There is a workaround to the problem of not being able to use the CppADCodeGen drivers: compute the expressions for the first order derivatives (Jacobian) and use that as the model.
Here is an example:
/* --------------------------------------------------------------------------
* CppADCodeGen: C++ Algorithmic Differentiation with Source Code Generation:
* Copyright (C) 2018 Joao Leal
*
* CppADCodeGen is distributed under multiple licenses:
*
* - Eclipse Public License Version 1.0 (EPL1), and
* - GNU General Public License Version 3 (GPL3).
*
* EPL1 terms and conditions can be found in the file "epl-v10.txt", while
* terms and conditions for the GPL3 can be found in the file "gpl3.txt".
* ----------------------------------------------------------------------------
* Author: Joao Leal
*/
#include <vector>
#include <cppad/cg.hpp>
using namespace CppAD;
using namespace CppAD::cg;
int main(void) {
// classes for source code generation
using CGD = CG<double>;
using ADCG = AD<CGD>;
/***************************************************************************
* The original model
**************************************************************************/
// independent variable vector
size_t n = 2;
std::vector<ADCG> x(n);
x[0] = 2.;
x[1] = 3.;
Independent(x);
// dependent variable vector
size_t m = 1;
std::vector<ADCG> y(m);
// the model
y[0] = x[0] * x[0] * x[0] * x[1] * x[1];
ADFun<CGD> fun(x, y); // the model tape
/***************************************************************************
* Create a new model for the Jacobian
**************************************************************************/
CodeHandler<double> handler;
// independent variable vector
std::vector<CGD> x0(n);
handler.makeVariables(x0);
// compute the expressions for the Jacobian using the original model
std::vector<CGD> jac = fun.SparseJacobian(x0);
// the independent variables for the new model
std::vector<ADCG> xNew(n);
CppAD::Independent(xNew);
// change the type from CGD (jac) to ADCG (jacNew)
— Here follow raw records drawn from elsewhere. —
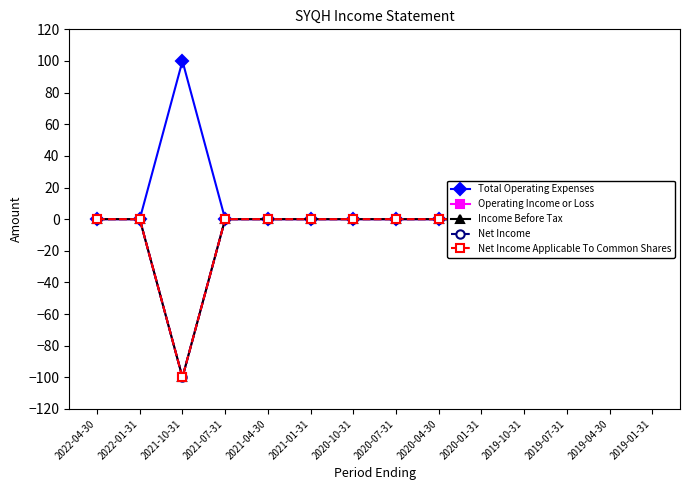

Is the value of Net Income at 2020-10-31 greater than the value of Operating Income or Loss at 2021-10-31?

Yes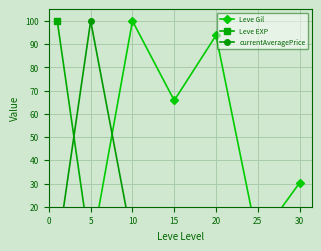

How many values in Leve EXP are above zero?

6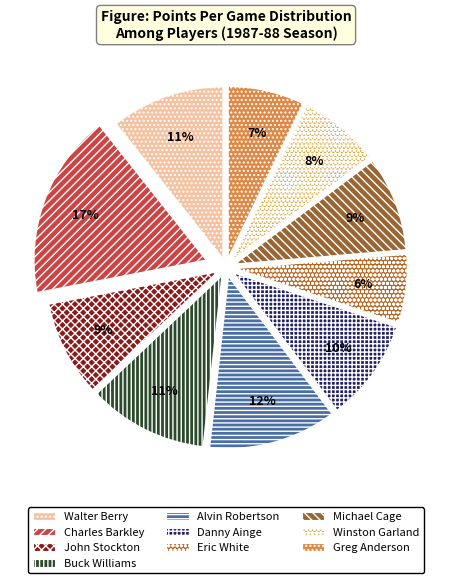

To the nearest percent, what is the combined percentage of Buck Williams and Alvin Robertson?

23%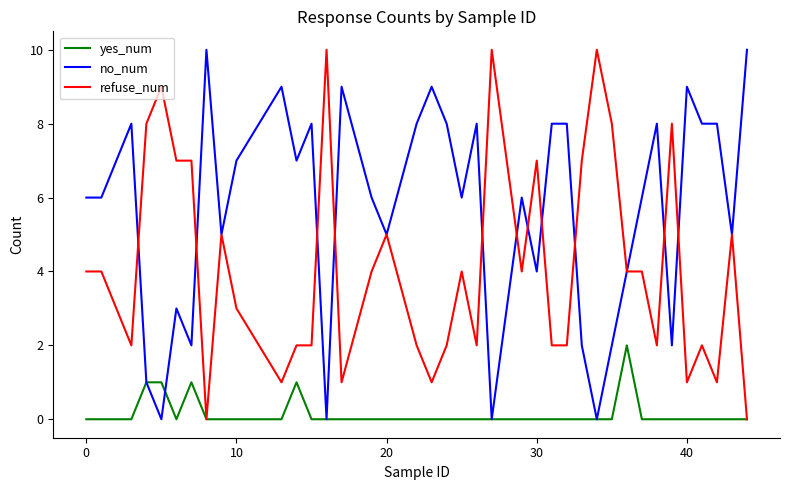

What is the highest value of the refuse_num series?

10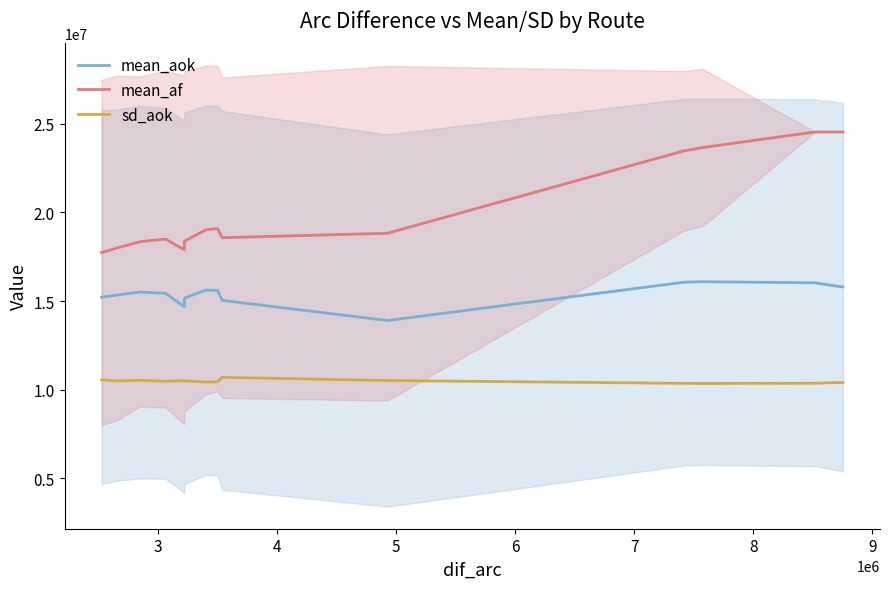

True or false: mean_aok and mean_af cross at least once.

False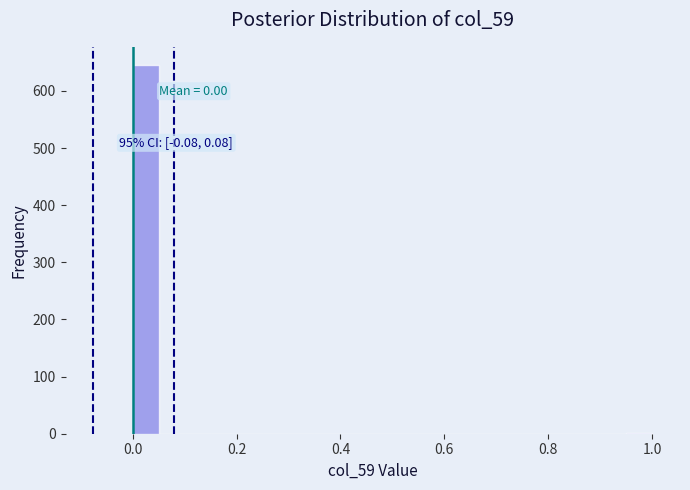

Around what value on the x-axis is the tallest bar? Give the approximate position of its centre, as read against the axis.

0.02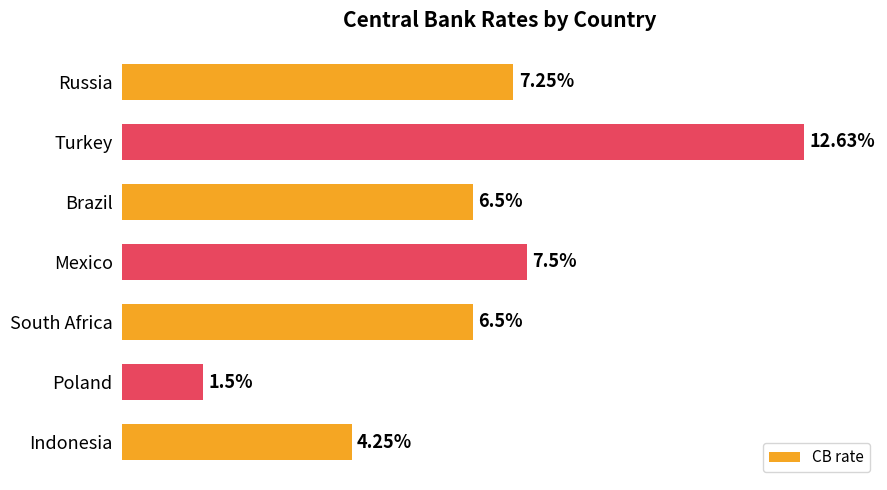

At which category does the chart reach its peak across all series?

Turkey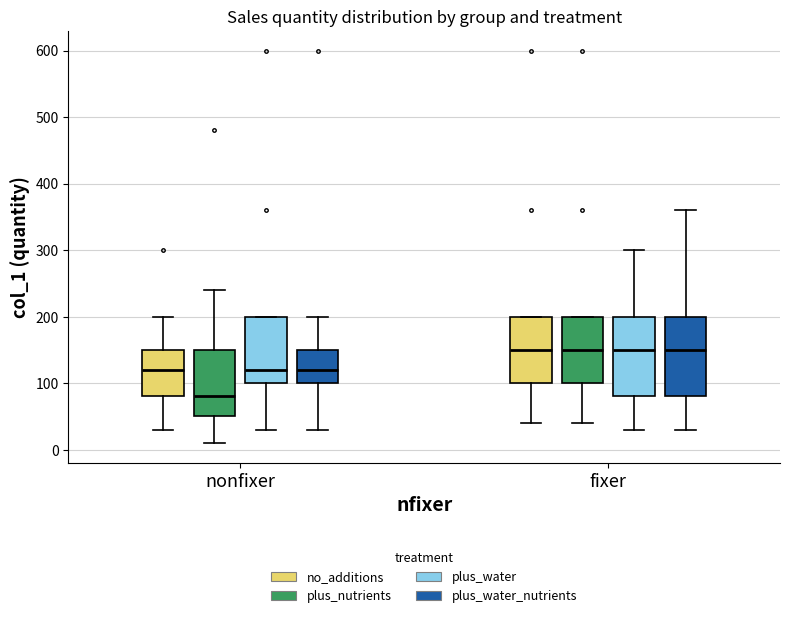

Reading left to right, transcribe this box plot: for each box, give where its median line is, the range the box spans, and where its two whiskers end, as read against the y-axis. The values are not printed on the chart, so give them approximately, as read against the axis.

nonfixer (no_additions): median 120, box 80 to 150, whiskers 30 to 200
nonfixer (plus_nutrients): median 80, box 50 to 150, whiskers 10 to 240
nonfixer (plus_water): median 120, box 100 to 200, whiskers 30 to 200
nonfixer (plus_water_nutrients): median 120, box 100 to 150, whiskers 30 to 200
fixer (no_additions): median 150, box 100 to 200, whiskers 40 to 200
fixer (plus_nutrients): median 150, box 100 to 200, whiskers 40 to 200
fixer (plus_water): median 150, box 80 to 200, whiskers 30 to 300
fixer (plus_water_nutrients): median 150, box 80 to 200, whiskers 30 to 360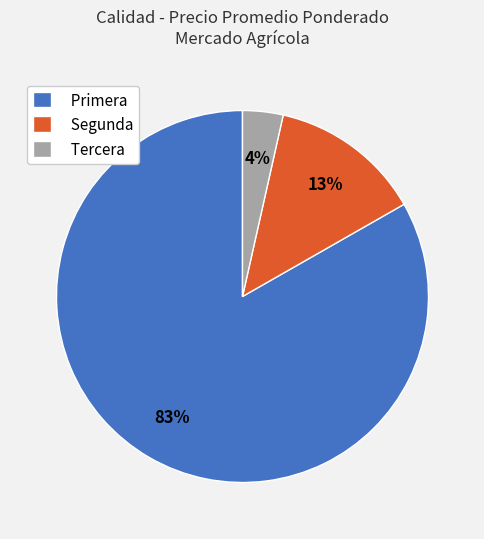

To the nearest percent, what portion does Segunda represent?

13%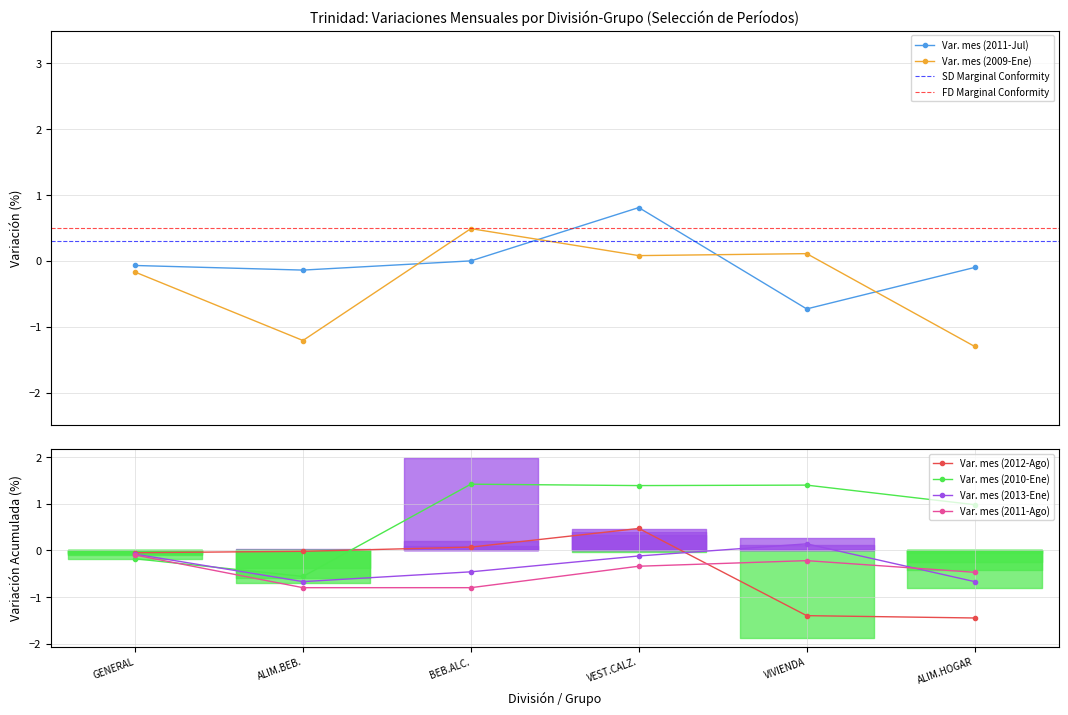

What is the minimum value for Var. mes (2009-Ene)?

-1.3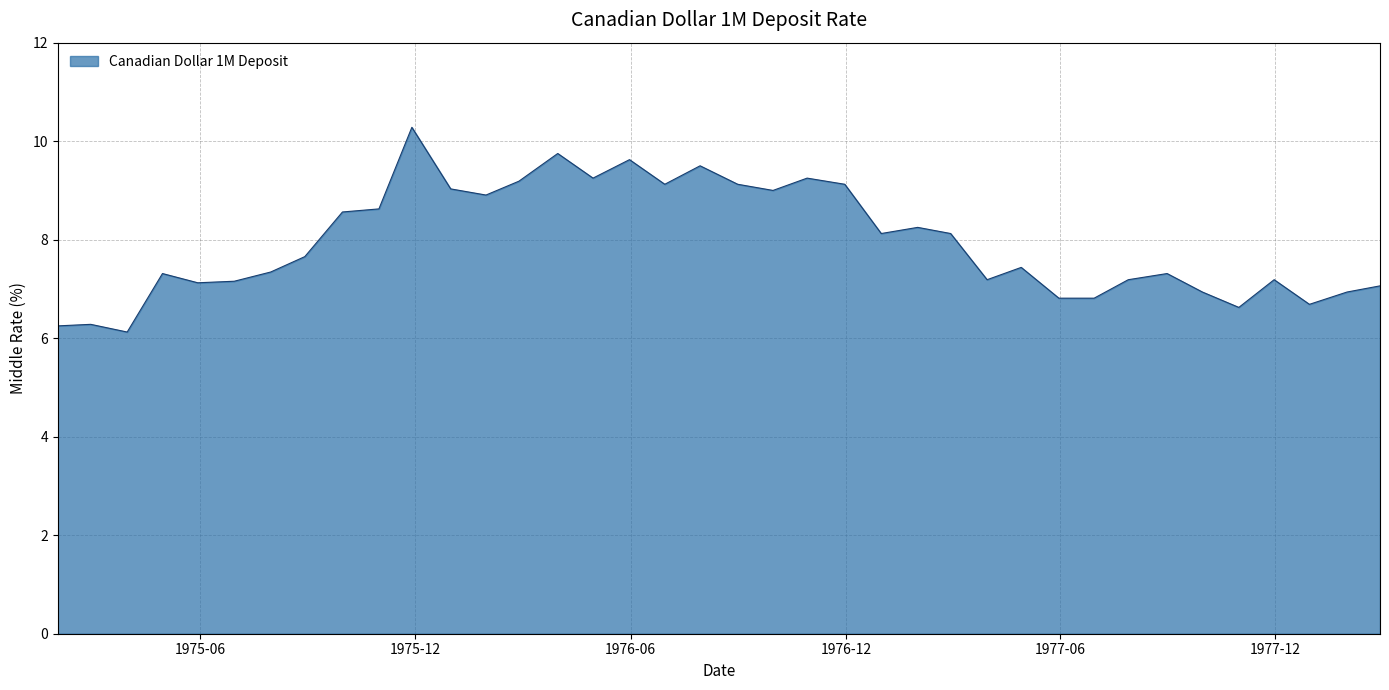

What is the greatest value displayed?

10.3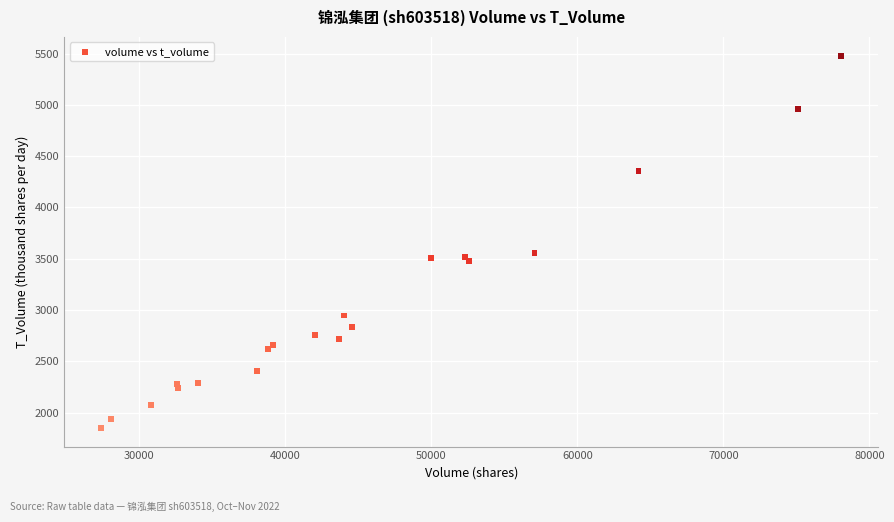

What Y value in the scatter plot is closest to 3665?

3558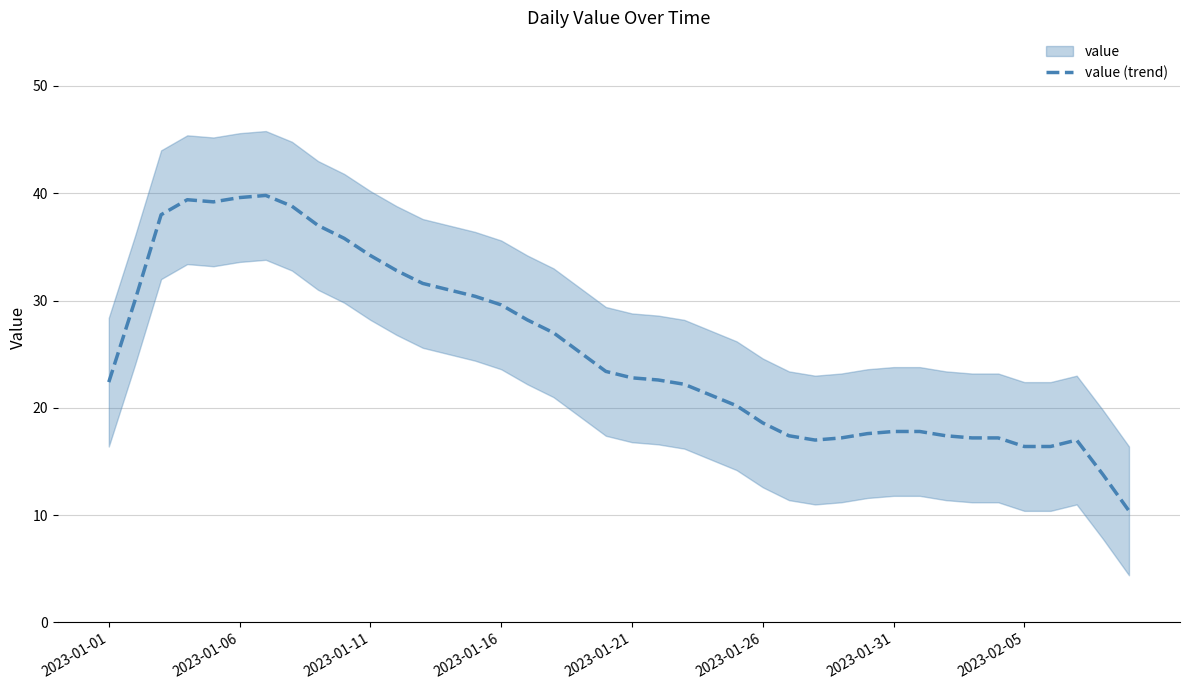

What is the minimum value for value (trend)?

10.4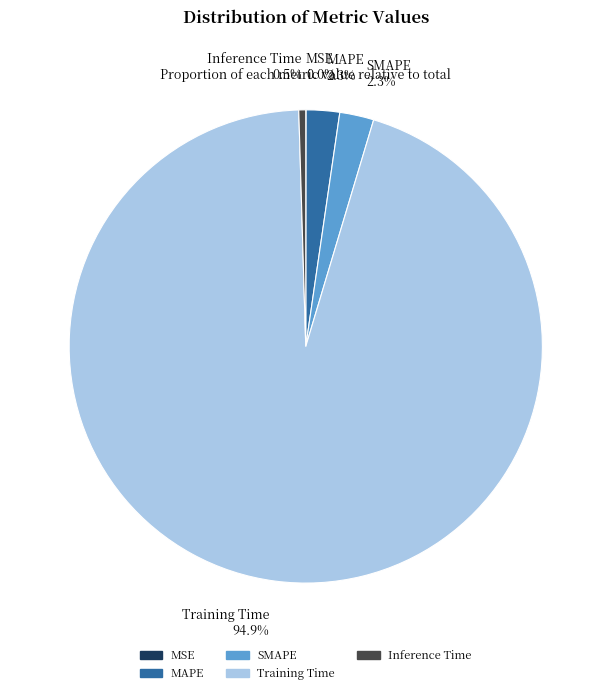

Is there any slice that represents more than half of the pie?

Yes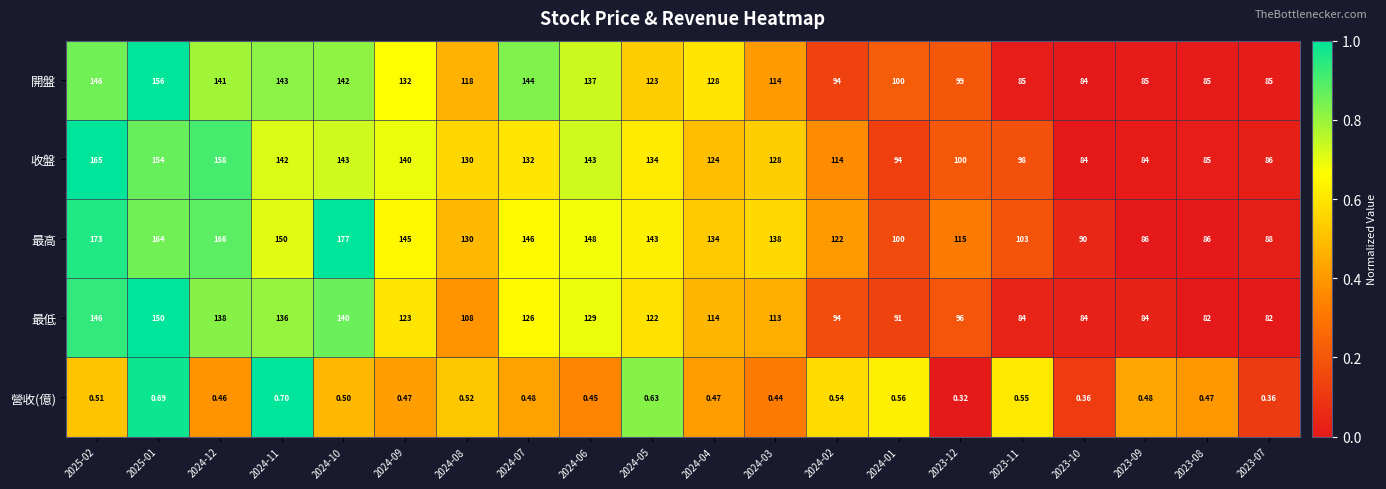

Which category has the lowest value across all series?

2023-12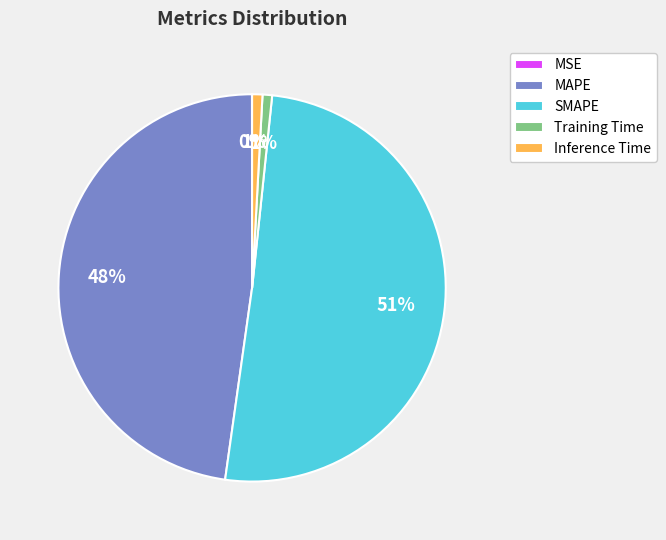

What is the ratio of the value at MAPE to the value at SMAPE?

0.9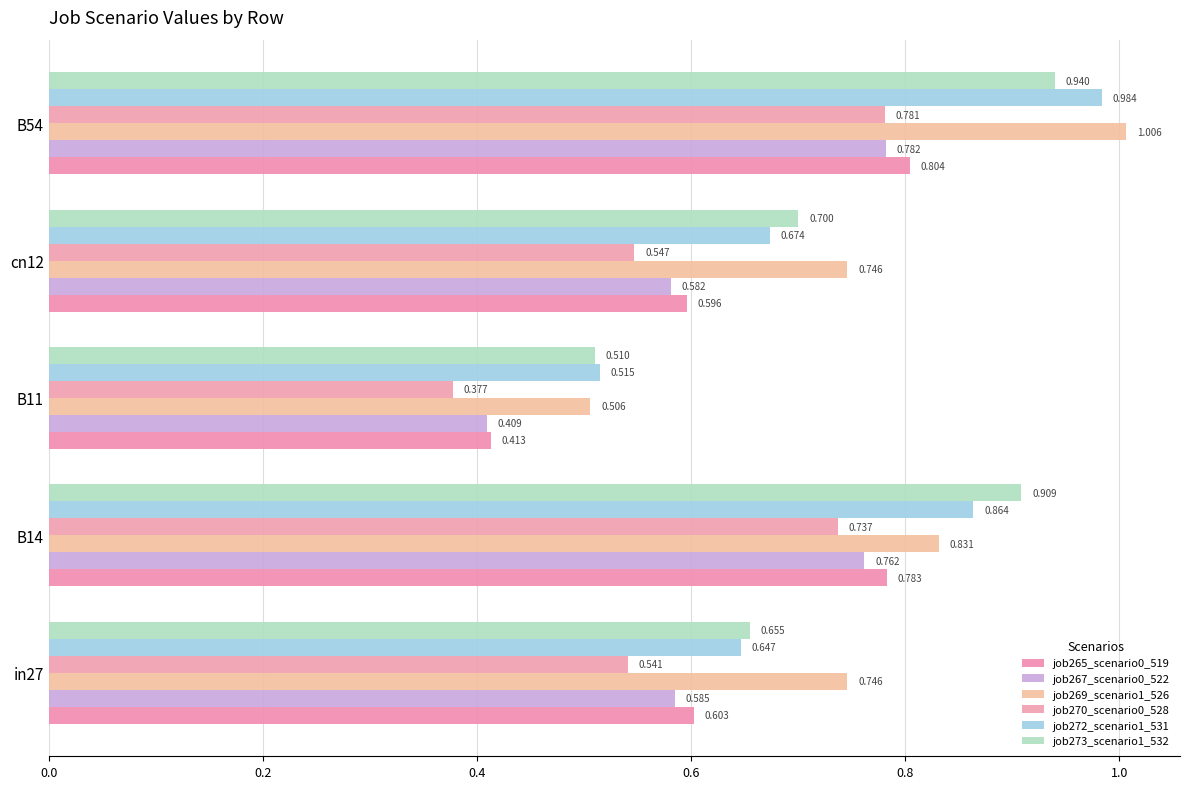

Which series has the largest total across all categories?

job269_scenario1_526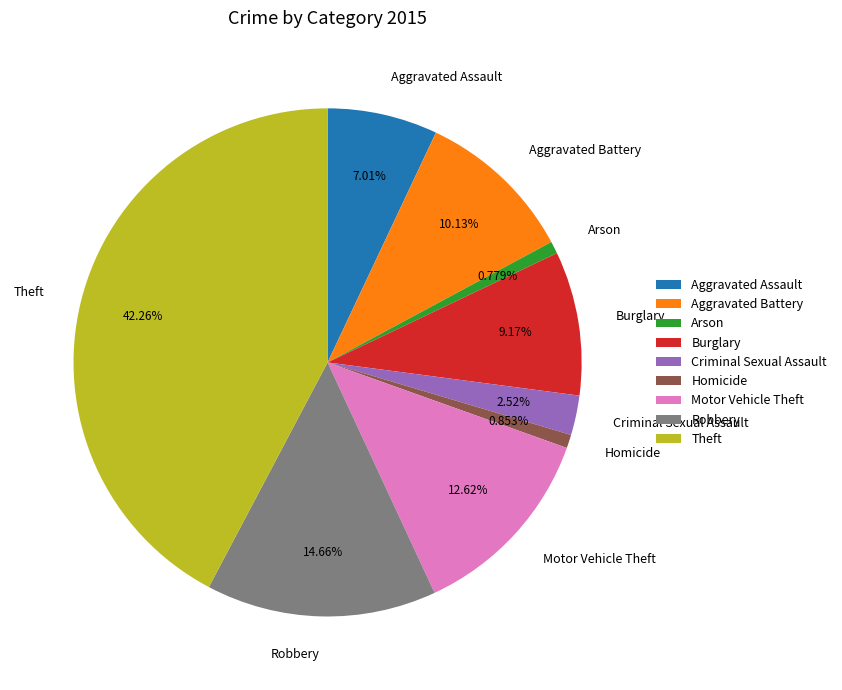

Approximately how many times larger is the value at Motor Vehicle Theft compared to Burglary?

1.4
Evaluator<double, CGD, ADCG> evaluator(handler);
std::vector<ADCG> jacNew = evaluator.evaluate(xNew, jac);
ADFun<CGD> funJac(xNew, jacNew); // the new model tape
/***************************************************************************
* Create the dynamic library
* (generates and compiles source code)
**************************************************************************/
// generates source code
ModelCSourceGen<double> cgen(funJac, "model_jac");
cgen.setCreateJacobian(true);
cgen.setCreateHessian(true);
ModelLibraryCSourceGen<double> libcgen(cgen);
// compile source code
DynamicModelLibraryProcessor<double> p(libcgen);
GccCompiler<double> compiler;
compiler.setSaveToDiskFirst(true); // << not really required
auto dynamicLib = p.createDynamicLibrary(compiler);
/***************************************************************************
* Use the dynamic library
**************************************************************************/
auto modelJac = dynamicLib->model("model_jac");
std::vector<double> xv {2.5, 3.5};
std::vector<double> vv {1, 0};
//second order derivatives of the Jacobian
std::vector<double> third_order = modelJac->Hessian(xv, vv);
// print out the result
std::cout << third_order[0] << " " << third_order[1] << std::endl;
}
The output is:
73.5 105
Thank you!!
Is there any support in CppADCodeGen for third and higher order derivatives?